**Task instructions:** Copy out all lines in the material below that contain the string "down".

**Excerpted data:**
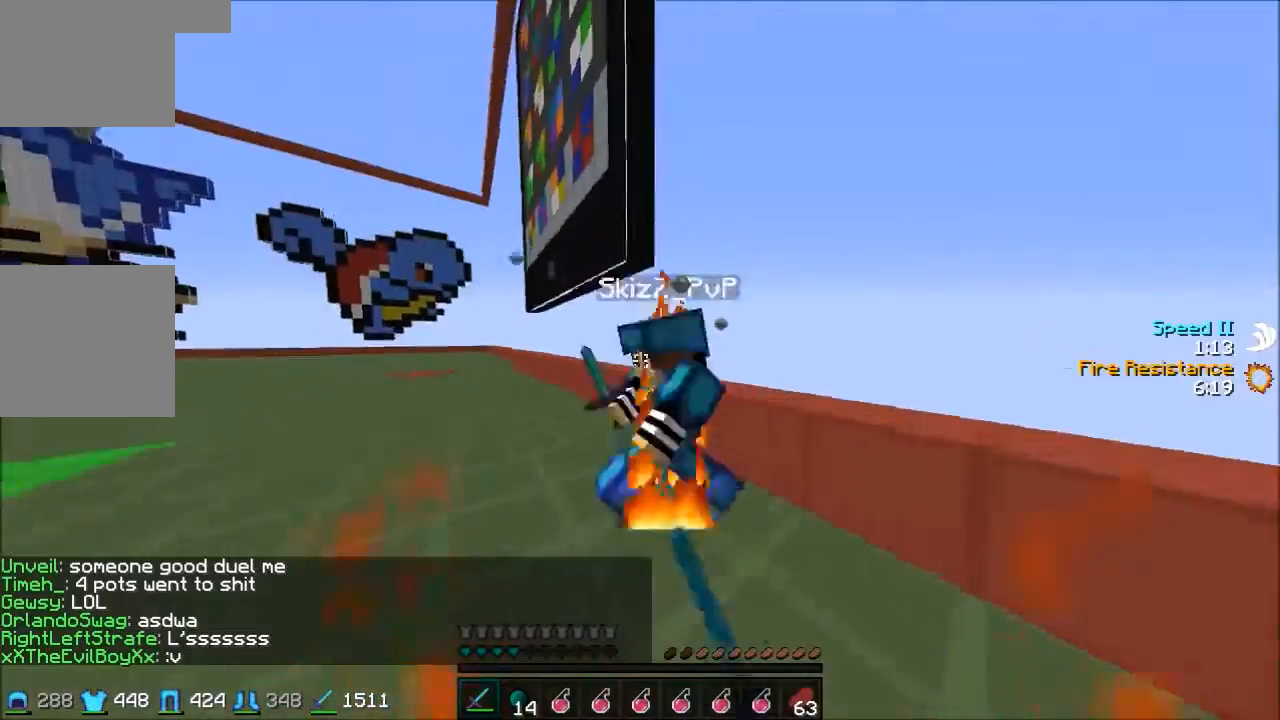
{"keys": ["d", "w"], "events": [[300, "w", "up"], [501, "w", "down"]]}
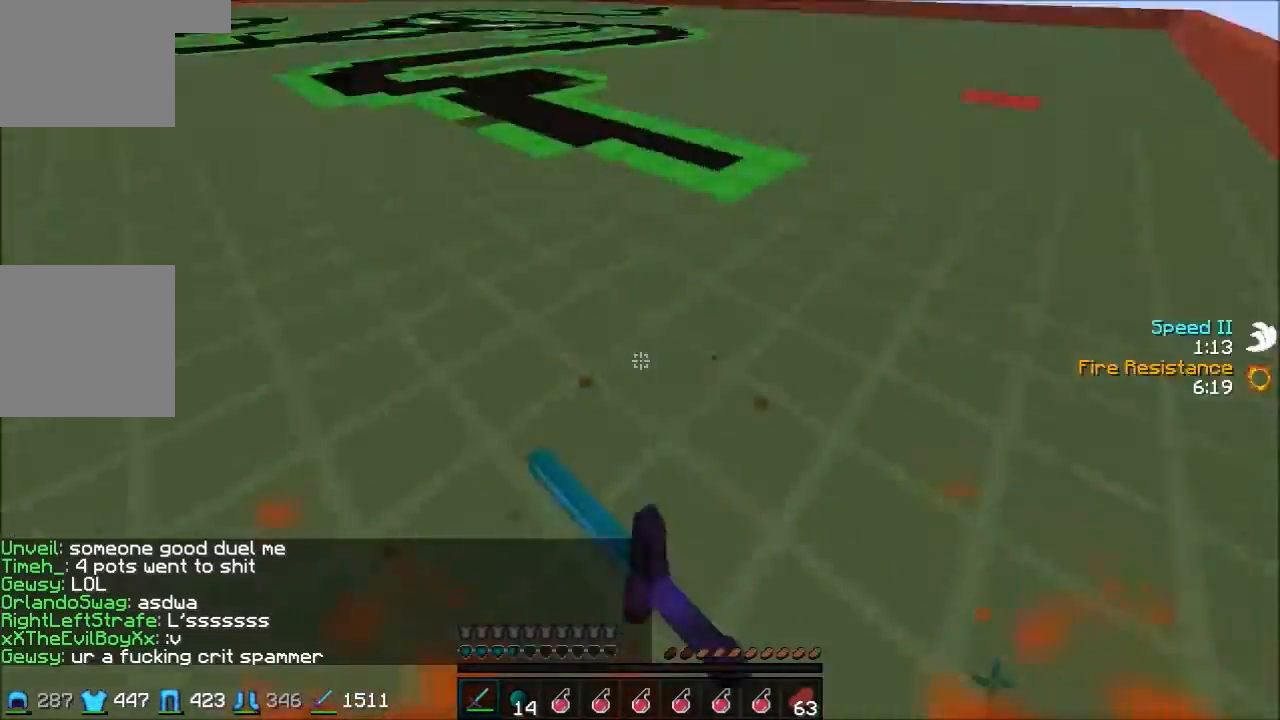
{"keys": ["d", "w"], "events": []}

---

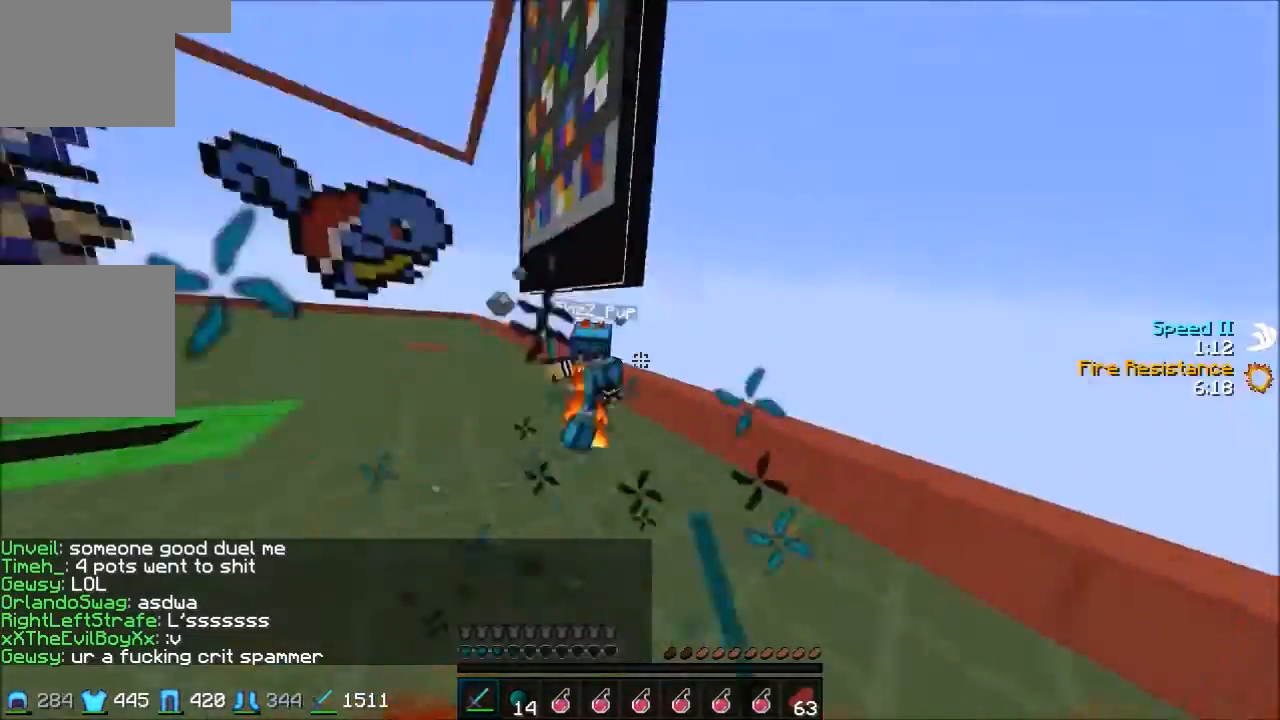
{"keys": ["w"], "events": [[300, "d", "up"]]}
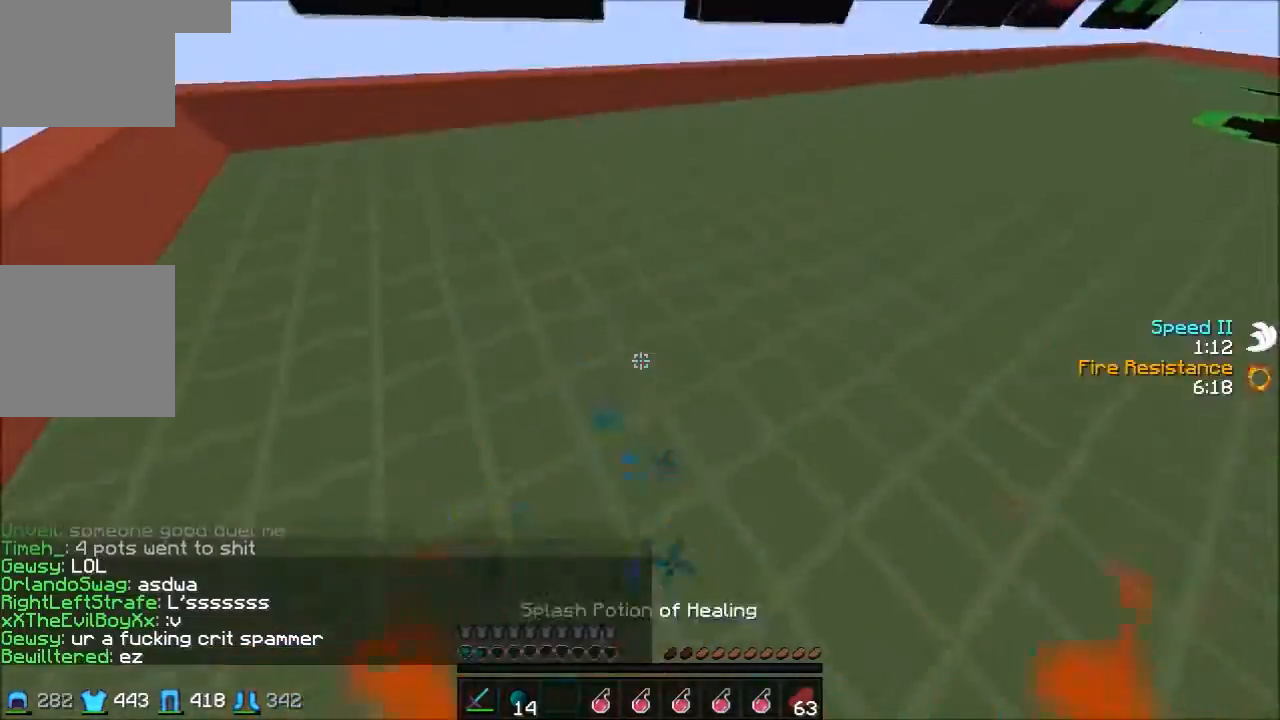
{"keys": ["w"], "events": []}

* * *

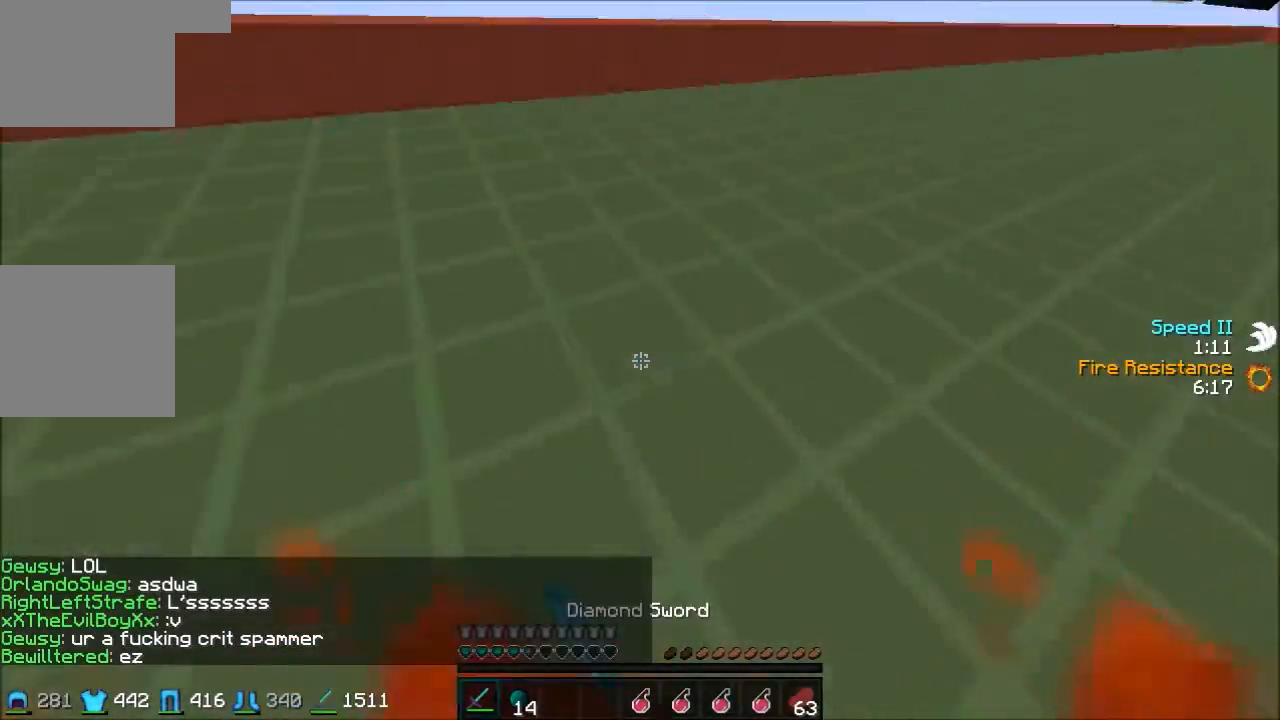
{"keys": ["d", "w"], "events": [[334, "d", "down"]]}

**Your response:**
{"keys": ["d", "w"], "events": [[300, "w", "up"], [501, "w", "down"]]}
{"keys": ["d", "w"], "events": [[334, "d", "down"]]}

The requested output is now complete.